Developing your team’s Psychological Safety Card

Reading time: 3 minutes

“Welcome aboard Ladies and Gentlemen.

Please could we have attention for your safety briefing…”

All over the world, anyone who has ever been on an airplane has a common understanding on how we play our role in protecting each other and ourselves in case of an air-emergency. Wouldn’t it be helpful if there was a guideline of how to promote psychological safety in the workplace?

What would it be worth… if every team member in your organisation had a safety checklist for this? A set of guardrails to ensure that every passenger has a brief on how to maintain their own and their fellow traveller’s safety on the mission?

If this was the case, what would the ground rules be?

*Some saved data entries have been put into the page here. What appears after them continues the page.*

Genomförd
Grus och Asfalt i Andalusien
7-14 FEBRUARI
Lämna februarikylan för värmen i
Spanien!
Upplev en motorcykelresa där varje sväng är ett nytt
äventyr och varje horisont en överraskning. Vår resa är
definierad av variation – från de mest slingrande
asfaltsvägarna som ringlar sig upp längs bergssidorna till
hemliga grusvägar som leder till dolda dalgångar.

Here is what a psychological safety card might look like:

What is it?

At work psychological safety is essentially the sense of safety in that environment to take risks and be vulnerable in front of teammates.

Why is it important?

Being psychology safe could be the reason everyone chooses to give their best and go above and beyond the call of duty.

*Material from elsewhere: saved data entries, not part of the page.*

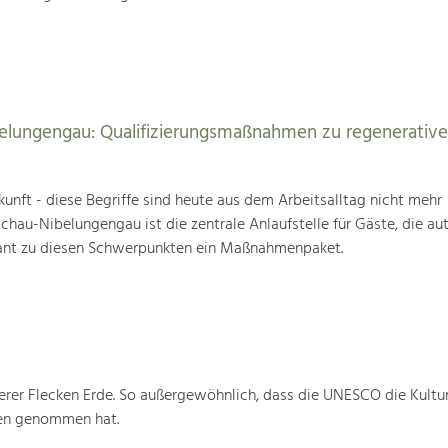
elungengau: Qualifizierungsmaßnahmen zu regenerativ
unft - diese Begriffe sind heute aus dem Arbeitsalltag nicht mehr
au-Nibelungengau ist die zentrale Anlaufstelle für Gäste, die au
ant zu diesen Schwerpunkten ein Maßnahmenpaket.
rer Flecken Erde. So außergewöhnlich, dass die UNESCO die Kultu
ten genommen hat.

A low level could also be the reason people choose not to engage fully or choose to leave the team.

How does it work?

Get all in:

  • It requires a team commitment. No one gets to sit the warm-up out if this is going to work.
  • Align on what it is- formally and informally over coffee. Reflect on the benefits. Reflect on the dangers of low safety.

Fully understand:

  • Help everyone understand this isn’t a scared kind of safety- this is a brave kind of safety. Like the crossing-guard making sure that our precious kids get safely across the road to school and out of harm’s way.
  • This isn’t about treading on toes. This isn’t about hugs and singing ‘Kumbaya, My Lord’ together.
  • This is not about avoiding. This is about leaning in.
  • Is not about fearing tough conversations, its enabling tough conversations to happen frequently and consistently with constructive outcomes because we have created a safe environment to explore, risk and innovate.

What you can do

  1. Soak it in: Get the spirit of it. Try to understand it in your world.
  2. Check your attitude: Work on your attitude to being vulnerable. For me, that means to be okay to accept intense or disruptive emotions and process them without trying to suppress or avoid them. Also explore your attitude to mistakes and failure as a necessary ingredient for innovation.
  3. Reach out: Reach out to your teammates and help be a champion for the cause. Communicate how much you value safety and acknowledge vulnerability.
  4. Develop some skills: Have a few key skills you want to work on to play your part. Working on how you listen; how you give and take feedback; how you support others to have their say; how you respond to individual or team mistakes or failures could be some key skills to try.
  5. Drop some habits: Start to call out your own habits that block courageous safety from occurring. Avoiding conflict; cutting off tough conversations; using technology as a barrier for dealing with tough stuff; not calling out the big and little things that undermine safety etc.
  6. Praise and Acknowledge: What gets praised and acknowledged will likely get repeated and become part of your team rhythm and ritual. This works both ways…bad behaviours ignored or tolerated will persist. Good behaviours that increase the sense of safety getting acknowledged and praised will become team-triumphs to be celebrated and will likely embed as part of the culture.